Open a new Python file, call it filter.py .

We'll be reading in this file using a different approach: on a line-per-line basis.

myfile = open("NC_003997.GLIMMER3")
outfile = open("NC_003997.clean.GLIMMER3", "w")

for line in myfile:
    # This is true only if there is a + character in the string line.
    if "+" in line:
        outfile.write(line)

outfile.close()
myfile.close()

Execute this script and there should be a new file in your folder.

Step 6 - Evaluating the classification performance

Today, you will be deriving the performance of the prediction manually. You may partner to complete the following two tables (because it is tedious):

Question 2. Assuming that only ATG can be used as a START codon, manually evaluate the Sensitivity, Specificity and F-score for the prediction of START and STOP codons (30,000 first nucleotides). Use the START and STOP positions in GLIMMER3 as the "truth" reference.

START CODONS
TRUE FALSE
POSITIVE    
NEGATIVE   XXX
Sn =

Sp =

F-score =


STOP CODONS
TRUE FALSE
POSITIVE    
NEGATIVE   XXX
Sn =

Sp =

F-score =


Step 7 - Tweaking the gene model

Let's modify our gene model such that the codon TTG is also accepted as a START codon. Make a copy of your gene prediction program and call the copy geneXtract.alt.py .

The only modification to the code that is needed is to select as start value the smallest index returned for both ATG and TTG. Python has a handy function to compare two number and return the smallest:

smallest = min( a, b )

In the example above, smallest will be assigned to either a or b, whichever is smaller. In our situation, a will be substituted by a the result of a find method call for the next ATG while b will be the index of the next TTG.

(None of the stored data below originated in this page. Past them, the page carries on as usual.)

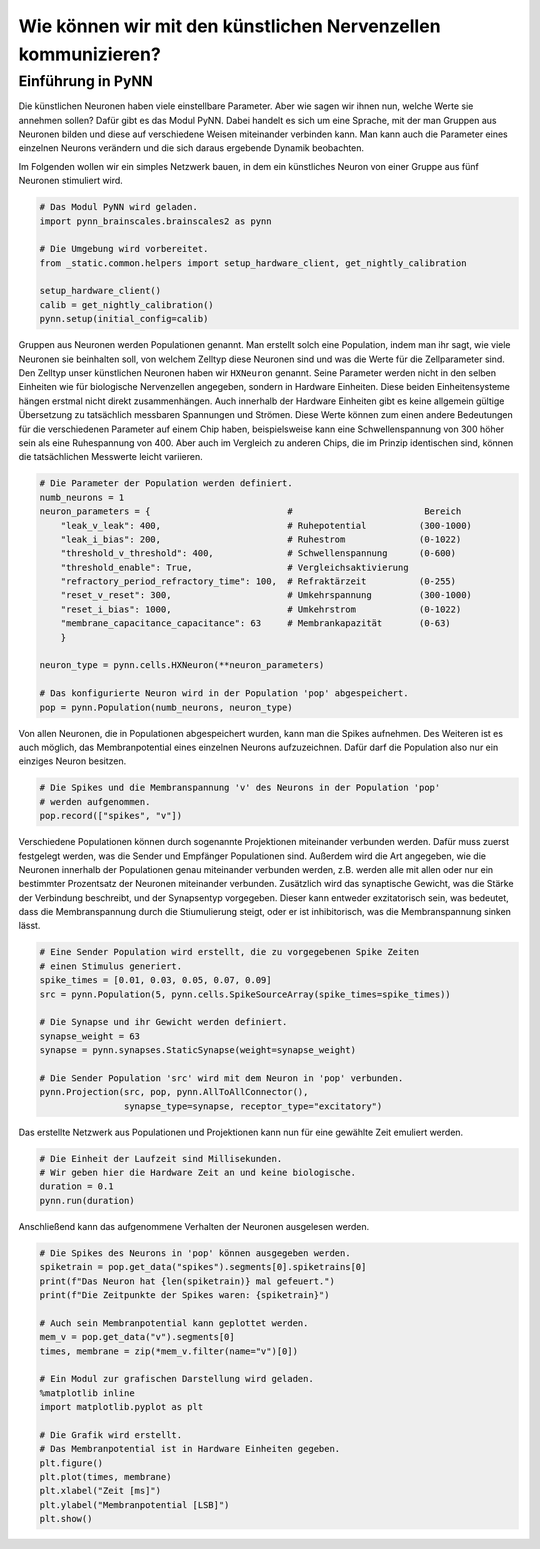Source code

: Wie können wir mit den künstlichen Nervenzellen kommunizieren?
==============================================================

Einführung in PyNN
------------------

Die künstlichen Neuronen haben viele einstellbare Parameter. Aber wie
sagen wir ihnen nun, welche Werte sie annehmen sollen? Dafür gibt es das
Modul PyNN. Dabei handelt es sich um eine Sprache, mit der man Gruppen
aus Neuronen bilden und diese auf verschiedene Weisen miteinander
verbinden kann. Man kann auch die Parameter eines einzelnen Neurons
verändern und die sich daraus ergebende Dynamik beobachten.

Im Folgenden wollen wir ein simples Netzwerk bauen, in dem ein künstliches 
Neuron von einer Gruppe aus fünf Neuronen stimuliert wird.

.. image:: _static/girlsday/girlsday_simple_network.png
    :width: 400

.. code:: ipython3

    # Das Modul PyNN wird geladen.
    import pynn_brainscales.brainscales2 as pynn
    
    # Die Umgebung wird vorbereitet.
    from _static.common.helpers import setup_hardware_client, get_nightly_calibration

    setup_hardware_client()
    calib = get_nightly_calibration()
    pynn.setup(initial_config=calib)

Gruppen aus Neuronen werden Populationen genannt. Man erstellt solch
eine Population, indem man ihr sagt, wie viele Neuronen sie beinhalten
soll, von welchem Zelltyp diese Neuronen sind und was die Werte für die
Zellparameter sind. Den Zelltyp unser künstlichen Neuronen haben wir
``HXNeuron`` genannt. Seine Parameter werden nicht in den selben
Einheiten wie für biologische Nervenzellen angegeben, sondern in
Hardware Einheiten. Diese beiden Einheitensysteme hängen erstmal nicht
direkt zusammenhängen. Auch innerhalb der Hardware Einheiten gibt es
keine allgemein gültige Übersetzung zu tatsächlich messbaren Spannungen
und Strömen. Diese Werte können zum einen andere Bedeutungen für die
verschiedenen Parameter auf einem Chip haben, beispielsweise kann eine
Schwellenspannung von 300 höher sein als eine Ruhespannung von 400. Aber
auch im Vergleich zu anderen Chips, die im Prinzip identischen sind,
können die tatsächlichen Messwerte leicht variieren.

.. code:: ipython3

    # Die Parameter der Population werden definiert.
    numb_neurons = 1
    neuron_parameters = {                          #                         Bereich
        "leak_v_leak": 400,                        # Ruhepotential          (300-1000)
        "leak_i_bias": 200,                        # Ruhestrom              (0-1022)
        "threshold_v_threshold": 400,              # Schwellenspannung      (0-600)
        "threshold_enable": True,                  # Vergleichsaktivierung
        "refractory_period_refractory_time": 100,  # Refraktärzeit          (0-255)
        "reset_v_reset": 300,                      # Umkehrspannung         (300-1000)
        "reset_i_bias": 1000,                      # Umkehrstrom            (0-1022)
        "membrane_capacitance_capacitance": 63     # Membrankapazität       (0-63)
        }
    
    neuron_type = pynn.cells.HXNeuron(**neuron_parameters)
    
    # Das konfigurierte Neuron wird in der Population 'pop' abgespeichert.
    pop = pynn.Population(numb_neurons, neuron_type)

Von allen Neuronen, die in Populationen abgespeichert wurden, kann man
die Spikes aufnehmen. Des Weiteren ist es auch möglich, das
Membranpotential eines einzelnen Neurons aufzuzeichnen. Dafür darf die
Population also nur ein einziges Neuron besitzen.

.. code:: ipython3

    # Die Spikes und die Membranspannung 'v' des Neurons in der Population 'pop'
    # werden aufgenommen.
    pop.record(["spikes", "v"])

Verschiedene Populationen können durch sogenannte Projektionen
miteinander verbunden werden. Dafür muss zuerst festgelegt werden, was
die Sender und Empfänger Populationen sind. Außerdem wird die Art
angegeben, wie die Neuronen innerhalb der Populationen genau miteinander
verbunden werden, z.B. werden alle mit allen oder nur ein bestimmter
Prozentsatz der Neuronen miteinander verbunden. Zusätzlich wird das
synaptische Gewicht, was die Stärke der Verbindung beschreibt, und der
Synapsentyp vorgegeben. Dieser kann entweder exzitatorisch sein, was
bedeutet, dass die Membranspannung durch die Stiumulierung steigt, oder
er ist inhibitorisch, was die Membranspannung sinken lässt.

.. code:: ipython3

    # Eine Sender Population wird erstellt, die zu vorgegebenen Spike Zeiten 
    # einen Stimulus generiert.
    spike_times = [0.01, 0.03, 0.05, 0.07, 0.09]
    src = pynn.Population(5, pynn.cells.SpikeSourceArray(spike_times=spike_times))
    
    # Die Synapse und ihr Gewicht werden definiert.
    synapse_weight = 63
    synapse = pynn.synapses.StaticSynapse(weight=synapse_weight)
    
    # Die Sender Population 'src' wird mit dem Neuron in 'pop' verbunden.
    pynn.Projection(src, pop, pynn.AllToAllConnector(), 
                    synapse_type=synapse, receptor_type="excitatory")

Das erstellte Netzwerk aus Populationen und Projektionen kann nun für
eine gewählte Zeit emuliert werden.

.. code:: ipython3

    # Die Einheit der Laufzeit sind Millisekunden. 
    # Wir geben hier die Hardware Zeit an und keine biologische.
    duration = 0.1
    pynn.run(duration)

Anschließend kann das aufgenommene Verhalten der Neuronen ausgelesen
werden.

.. code:: ipython3

    # Die Spikes des Neurons in 'pop' können ausgegeben werden.
    spiketrain = pop.get_data("spikes").segments[0].spiketrains[0]
    print(f"Das Neuron hat {len(spiketrain)} mal gefeuert.")
    print(f"Die Zeitpunkte der Spikes waren: {spiketrain}")
    
    # Auch sein Membranpotential kann geplottet werden.
    mem_v = pop.get_data("v").segments[0]
    times, membrane = zip(*mem_v.filter(name="v")[0])
    
    # Ein Modul zur grafischen Darstellung wird geladen.
    %matplotlib inline
    import matplotlib.pyplot as plt
    
    # Die Grafik wird erstellt. 
    # Das Membranpotential ist in Hardware Einheiten gegeben.
    plt.figure()
    plt.plot(times, membrane)
    plt.xlabel("Zeit [ms]")
    plt.ylabel("Membranpotential [LSB]")
    plt.show()

.. image:: _static/girlsday/girlsday_pynn_output.png
   :width: 100%
   :class: solution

a = genome.find('ATG', lastSTOP)
b =
genome.find('TTG', lastSTOP)
start =  min( a, b )

Note that this line will cause a bug near the end of the genome, but we will not worry about this in this laboratory.

Run the alternative script and obtain the gene prediction as before.

Question 3. Assuming that both ATG and TTG can be used as START codon, manually evaluate the Sensitivity, Specificity and F-score for the prediction of START and STOP codons (30,000 first nucleotides). Use the START and STOP positions in GLIMMER3 as the "truth" reference.

START CODONS
TRUE FALSE
POSITIVE    
NEGATIVE   XXX
Sn =

Sp =

F-score =


STOP CODONS
TRUE FALSE
POSITIVE    
NEGATIVE   XXX
Sn =

Sp =

F-score =


Question 4. What is the impact on specificity and sensitivity of allowing TTG to be considered as a potential START codon? How can you explain this result?











Question 5. Why is it easier to correctly predict STOP codons while they are in fact more likely to be found in a random DNA sequence?









Question 6. Explain what is the purpose of the following Python script (2pt):

fin = open("mygenome.fasta")
fin.readline()

genome = fin.read()

here = 0
while not here == -1:
here = genome.find("GAATTC", here)
print( str( here ) )

fin.close()



Next week, we'll see how we can analyse the results of the predictions to evaluate the performance over a larger span of the genome, as well as the evaluation of the prediction at the nucleotide level (and you will NOT count these by hand!).